━━━━━ The data ━━━━━
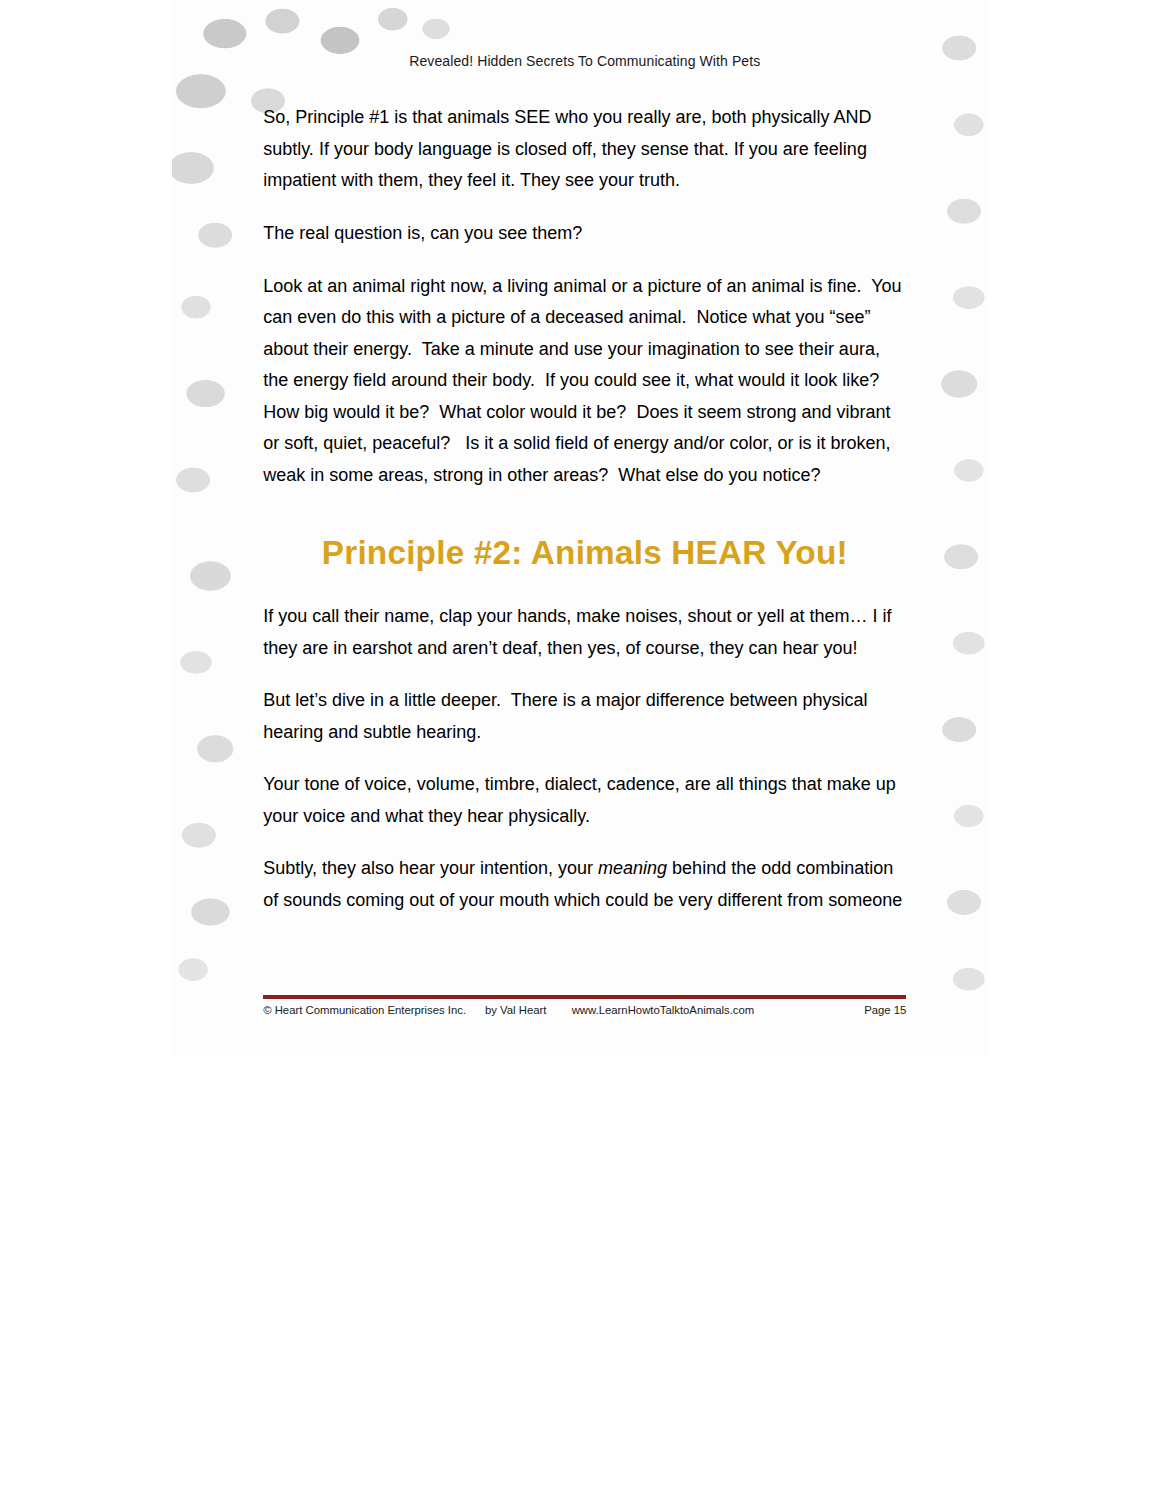Revealed! Hidden Secrets To Communicating With Pets
So, Principle #1 is that animals SEE who you really are, both physically AND subtly. If your body language is closed off, they sense that. If you are feeling impatient with them, they feel it. They see your truth.
The real question is, can you see them?
Look at an animal right now, a living animal or a picture of an animal is fine. You can even do this with a picture of a deceased animal. Notice what you “see” about their energy. Take a minute and use your imagination to see their aura, the energy field around their body. If you could see it, what would it look like? How big would it be? What color would it be? Does it seem strong and vibrant or soft, quiet, peaceful? Is it a solid field of energy and/or color, or is it broken, weak in some areas, strong in other areas? What else do you notice?
Principle #2: Animals HEAR You!
If you call their name, clap your hands, make noises, shout or yell at them… I if they are in earshot and aren’t deaf, then yes, of course, they can hear you!
But let’s dive in a little deeper. There is a major difference between physical hearing and subtle hearing.
Your tone of voice, volume, timbre, dialect, cadence, are all things that make up your voice and what they hear physically.
Subtly, they also hear your intention, your meaning behind the odd combination of sounds coming out of your mouth which could be very different from someone
© Heart Communication Enterprises Inc. by Val Heart www.LearnHowtoTalktoAnimals.com
Page 15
━━━━━
_Work item_.
Please filter the data down to the lines containing the word "what".

_Task response_.
Look at an animal right now, a living animal or a picture of an animal is fine. You can even do this with a picture of a deceased animal. Notice what you “see” about their energy. Take a minute and use your imagination to see their aura, the energy field around their body. If you could see it, what would it look like? How big would it be? What color would it be? Does it seem strong and vibrant or soft, quiet, peaceful? Is it a solid field of energy and/or color, or is it broken, weak in some areas, strong in other areas? What else do you notice?
Your tone of voice, volume, timbre, dialect, cadence, are all things that make up your voice and what they hear physically.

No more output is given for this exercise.